A $349 record brush


In the current Absolute Sound Product of the Year section. They picked the Ramar Record Brush No. 1. Seems like most of the cost is a result of the wood casing. Claims it can get every single atom of dust. I thought my Hunt EDA Mark 6 was expensive. Anyone getting this under the Christmas Tree??

luxmancl38

For those of you who have decided to eschew TAS, while I completely understand and struggle with the implications at every renewal, here is why I have continued to subscribe.  Like life itself in order to prevent vertigo we need perspective.  If having resonable discussions in forums like this one provides a grounding, then rags like TAS provide a starry eyed perspective of what might not be practical in all cases, but perhaps what is possible in a dream.  Besides Mikey Fremer is now writing there and I do like to keep track of his musings.

With respect to the $350 brush all I have to say is: Oy Veh!

I still remember buying $349 5 ml High Fidelity solutions.Yes it’s crazy.

https://www.analogplanet.com/content/big-dust

This links Michael Fremer 's article comparaing the efficacy of several vinyl record brushes. 

The two that won his very un-scientific survey were brushes from Hart Audio ( Under US$100 ) and the Ramar. But it does appear that there are big differences in cleaning abilities. 

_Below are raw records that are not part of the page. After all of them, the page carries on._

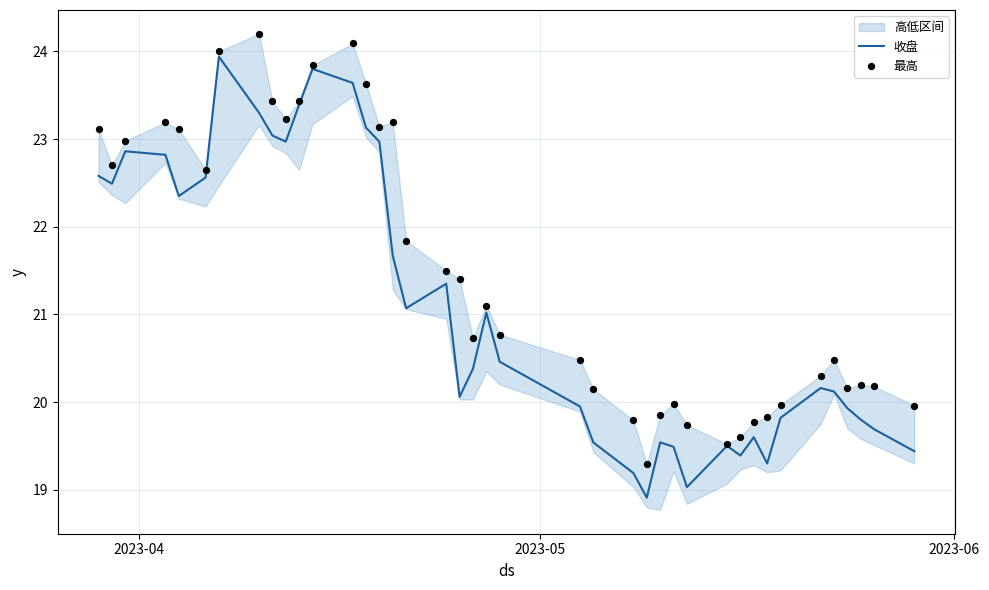

Which series reaches the minimum Y coordinate?

收盘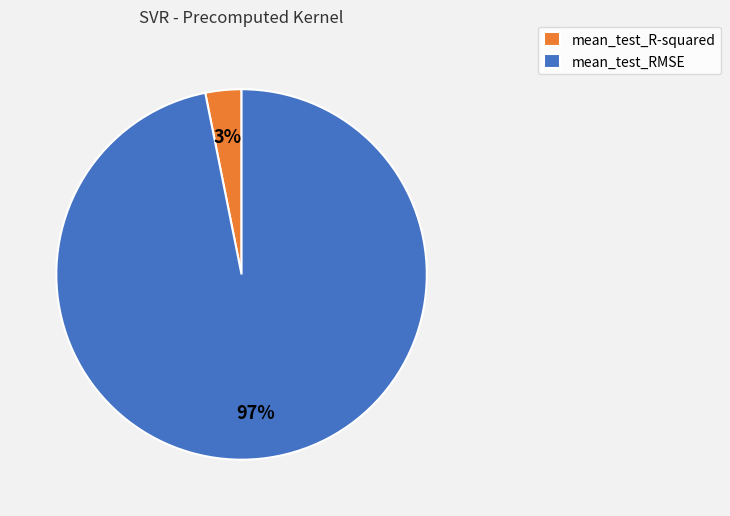

To the nearest percent, what portion does mean_test_R-squared represent?

3%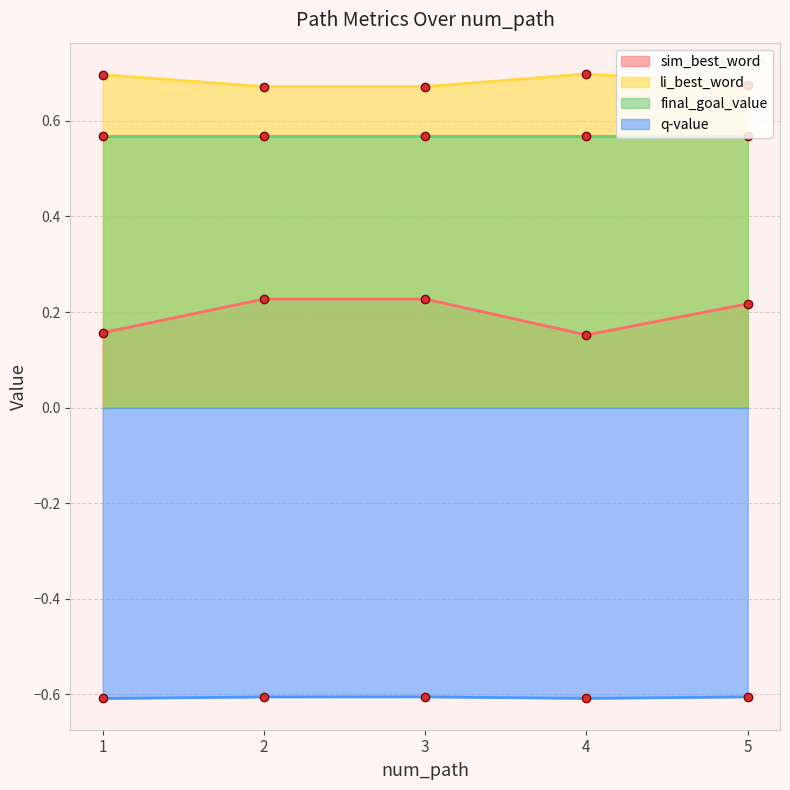

True or false: sim_best_word and q_value intersect in this chart.

False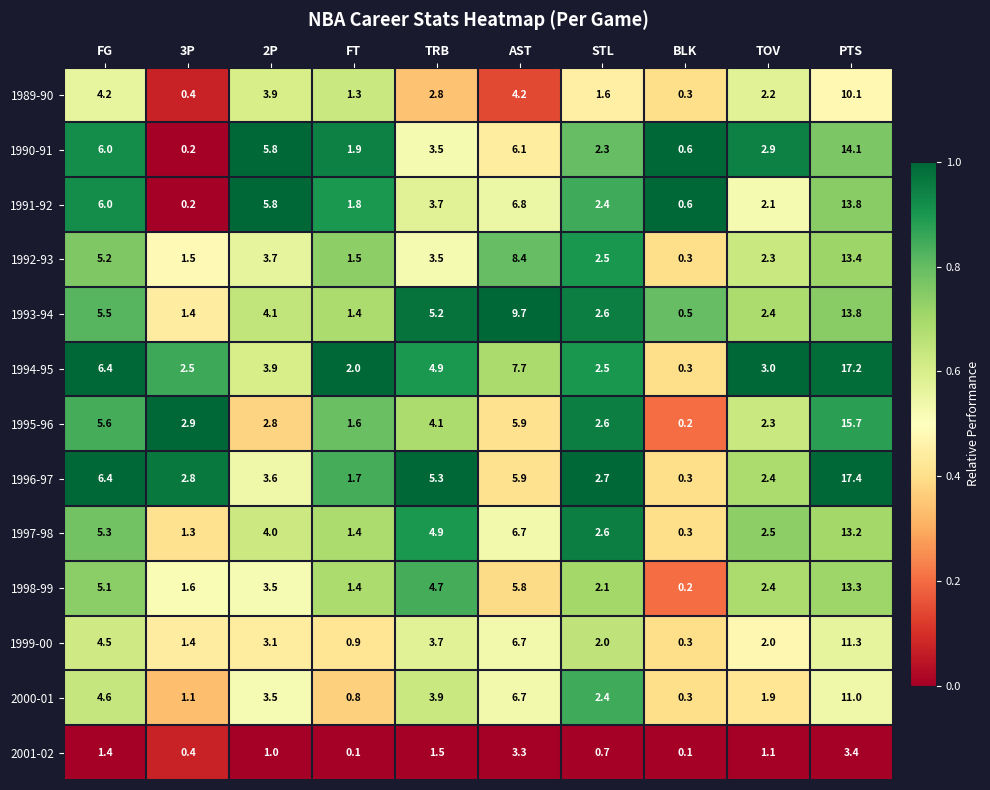

What is the sum of the 1991-92 values at 3P and PTS?

14.0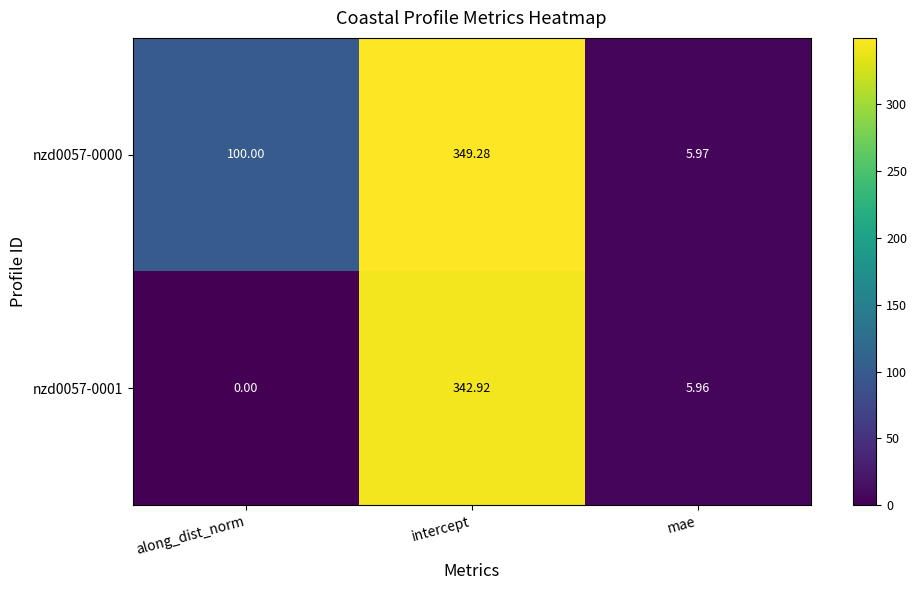

What is the difference between the maximum and minimum values in the nzd0057-0001 series?

342.9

It was this article that launch the Ramar brand. On a seprarte video which I cannot find, the owner of Ramar, Rangel Vasev, bumped into Fremer in the corriodor of Munich Hi Fi show. He thanked Michael for allowing him to quit his daytime job and attend to  his small business full time. I had always associated Ramar with this video which I can't find. A young entrepreneur fulfilling his dream .... What's wrong with that?

I have pursed the high end for fifty years. In the beginning, all was done with a severely limited budget (while reading TAS... when it was a pamphlet). My speaker choices were ugly or even uglier, based solely on sound quality and cost. I learned over the decades and became more financially secure. In the last decade or so my decisions are easy because of my accumulated knowledge and far less cost based. My system sounds incredible and now looks beautiful.

So, when I read the article, I saw the beautiful wood and thought... now that fits with the aesthetic of my system. Great review. I’ll splurge. So, I bought one.

Apparently there is something I do not get about how to use the brush. Even after being instructed by the manufacturer... who was really nice on the phone. I can’t get it to do a good job... it just pushes the dust around. I thought maybe it was supposed to develop a charge and attract the dust. The manufacture told me it was carefully designed not to... there are special brissles to ground it... if I remember correctly. It is obviously me. There are lots of folks that love them... there was a long backlog to get one when I got mine.

I am sure I will give it a try again sometime. But for now I use Last with their general purpose cleaner to pull off the dust before playing an album. It performed the function so well it is an amazing.

The brush is beautiful, and looks nice next to my turntable. it cost a fraction of my cheapest interconnect... so, it does’t seem like that much of a stretch to have tried it. I am now retired, worked hard all my life (typically > 70 hours per week)... I am enjoying life... so it was a fun purchase.